Reference agent loops

examples/ has four full working agent loops, ~200–300 LOC each. They're templates you can copy-paste when building your own harness — each shows the complete integration for one provider.

Demo Provider Subscription source API key env var Default model
demo_openai OpenAI Responses API ~/.codex/auth.json OPENAI_API_KEY gpt-5.4
demo_claude Anthropic Messages API macOS Keychain / ~/.claude/.credentials.json ANTHROPIC_API_KEY claude-opus-4-6
demo_gemini Google Code Assist ~/.gemini/oauth_creds.json GEMINI_API_KEY gemini-3-flash-preview
demo_openrouter OpenRouter Chat Completions (API key only) OPENROUTER_API_KEY openai/gpt-5

Each demo supports:

# Auto-detect — use subscription creds if present, else env var API key
cargo run --example demo_claude

# Force an auth mode
cargo run --example demo_openai -- --auth sub
cargo run --example demo_gemini -- --auth api

# Override the default model
cargo run --example demo_claude -- --model claude-sonnet-4-5

# Remove tools from the registry so the model has to work harder
cargo run --example demo_openai -- --exclude-tool bash
cargo run --example demo_claude -- --exclude-tool bash --exclude-tool http

A typical run prints the registered tools, each tool call with args, the streamed bash output through a PrintingSink, and the final model summary:

opentools v0.1.0 registered: bash, edit, glob, grep, http, read, write
model: claude-opus-4-6 (via Keychain → api.anthropic.com (OAuth))
🚀 Task: Create a new directory at /tmp/demo-project-claude, initialize a git
         repository inside it, and write a README.md...

│ I'll accomplish this with parallel operations where possible.
🔧 bash {"command":"mkdir -p /tmp/demo-project-claude && cd ... && git init"}
   ┆ Initialized empty Git repository in /private/tmp/demo-project-claude/.git/
   ↳ {"exit_code":0, "output":"Initialized empty Git repository..."}
🔧 write {"path":"/tmp/demo-project-claude/README.md","content":"# Demo Project..."}
   ↳ {"bytes_written":185}
│ Created /tmp/demo-project-claude, initialized a git repository, and wrote a README.md.

✓ Done

Dispatch always goes through ToolRegistry::call(name, args, ctx) — no demo ever invokes a provider-native tool.
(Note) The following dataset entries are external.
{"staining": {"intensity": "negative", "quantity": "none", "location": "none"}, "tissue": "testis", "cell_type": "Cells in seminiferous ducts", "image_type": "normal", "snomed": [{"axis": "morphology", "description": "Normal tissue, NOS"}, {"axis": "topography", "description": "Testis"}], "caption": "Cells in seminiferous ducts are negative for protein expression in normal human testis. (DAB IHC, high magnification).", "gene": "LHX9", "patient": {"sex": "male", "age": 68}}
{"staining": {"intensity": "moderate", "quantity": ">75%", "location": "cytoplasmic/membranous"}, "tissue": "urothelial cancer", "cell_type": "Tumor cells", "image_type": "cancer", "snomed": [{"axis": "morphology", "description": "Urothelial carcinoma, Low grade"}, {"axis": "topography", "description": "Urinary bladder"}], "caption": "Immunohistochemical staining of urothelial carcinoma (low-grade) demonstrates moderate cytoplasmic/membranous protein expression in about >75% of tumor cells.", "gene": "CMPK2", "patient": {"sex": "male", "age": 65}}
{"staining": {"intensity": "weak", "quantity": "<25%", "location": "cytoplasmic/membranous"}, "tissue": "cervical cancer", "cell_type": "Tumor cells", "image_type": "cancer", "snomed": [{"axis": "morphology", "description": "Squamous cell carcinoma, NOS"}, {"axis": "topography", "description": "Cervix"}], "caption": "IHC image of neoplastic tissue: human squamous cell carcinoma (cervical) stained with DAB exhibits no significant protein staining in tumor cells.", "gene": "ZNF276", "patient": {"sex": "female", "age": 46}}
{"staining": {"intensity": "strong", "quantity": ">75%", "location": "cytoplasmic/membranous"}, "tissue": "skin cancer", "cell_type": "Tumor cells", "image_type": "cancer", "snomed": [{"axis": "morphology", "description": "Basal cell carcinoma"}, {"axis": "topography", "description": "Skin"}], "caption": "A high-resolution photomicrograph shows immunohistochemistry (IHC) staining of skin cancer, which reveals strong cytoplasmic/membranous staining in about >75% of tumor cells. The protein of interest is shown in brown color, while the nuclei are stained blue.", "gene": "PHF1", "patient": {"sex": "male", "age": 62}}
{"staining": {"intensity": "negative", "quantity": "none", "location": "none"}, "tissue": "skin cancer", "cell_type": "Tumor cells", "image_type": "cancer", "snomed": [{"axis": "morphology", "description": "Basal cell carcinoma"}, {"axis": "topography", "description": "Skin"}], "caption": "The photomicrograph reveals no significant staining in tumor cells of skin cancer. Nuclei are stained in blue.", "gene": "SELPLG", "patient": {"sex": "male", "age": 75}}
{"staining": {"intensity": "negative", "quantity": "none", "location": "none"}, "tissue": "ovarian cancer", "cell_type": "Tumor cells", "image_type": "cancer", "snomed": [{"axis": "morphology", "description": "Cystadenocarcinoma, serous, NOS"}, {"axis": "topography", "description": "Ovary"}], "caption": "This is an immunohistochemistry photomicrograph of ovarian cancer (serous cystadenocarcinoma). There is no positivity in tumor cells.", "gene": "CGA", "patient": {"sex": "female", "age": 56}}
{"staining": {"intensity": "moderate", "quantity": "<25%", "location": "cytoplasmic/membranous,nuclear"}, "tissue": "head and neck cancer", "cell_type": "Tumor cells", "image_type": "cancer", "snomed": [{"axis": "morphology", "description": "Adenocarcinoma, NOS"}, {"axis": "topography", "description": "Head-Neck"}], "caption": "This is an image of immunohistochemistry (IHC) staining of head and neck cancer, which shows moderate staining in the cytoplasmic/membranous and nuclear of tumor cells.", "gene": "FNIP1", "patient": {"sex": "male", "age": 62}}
The protocol physically prevents it, which is the whole point.

Testing

Three layers — see TESTING.md for the full coverage matrices.

# 1. Unit + integration tests (no network, ~3s, 17 tests)
cargo test

# 2. Preflight e2e tests for each demo — flag parsing, auth errors,
#    fake credentials, etc. (no network, no creds, ~5s)
bash tests/e2e/run.sh                        # 39 tests on macOS, 44 in Docker

# 3. Full e2e against real APIs with your real credentials
#    (costs provider quota, mounts creds into a Docker sandbox)
bash tests/e2e/docker_full.sh                # all providers
bash tests/e2e/docker_full.sh --only claude  # just one (save quota)

Integration tests exercise the PTY bash path end-to-end — cwd persistence, env persistence, streaming, timeout, cancellation, session survival after SIGINT — plus round-trip tests for the file tools.

Caveats

  • Not affiliated with OpenAI, Anthropic, or Google. The subscription auth paths reuse credentials from the respective first-party CLIs (codex, claude, gemini). If those projects change their credential storage formats or providers tighten server-side checks on allowed clients, the demos will break. For production harnesses, prefer API keys via --auth api.
  • No sandboxing. The bash tool runs commands on your real filesystem as your real user. Wrap it in whatever sandbox your harness needs (bubblewrap, seatbelt, Docker, firejail). The Tool trait makes no security claims — it's just a dispatch layer.
  • Gemini preview model gating. gemini-3.1-pro-preview-customtools returns 404 on most accounts; the default is gemini-3-flash-preview. See TESTING.md for the full model availability table.
  • No OAuth token refresh in the OpenAI and Claude demos — if your subscription token has expired, re-run the CLI's login command. The Gemini demo does auto-refresh because its tokens are shorter-lived.

License

Dual-licensed under MIT or Apache-2.0, at your option.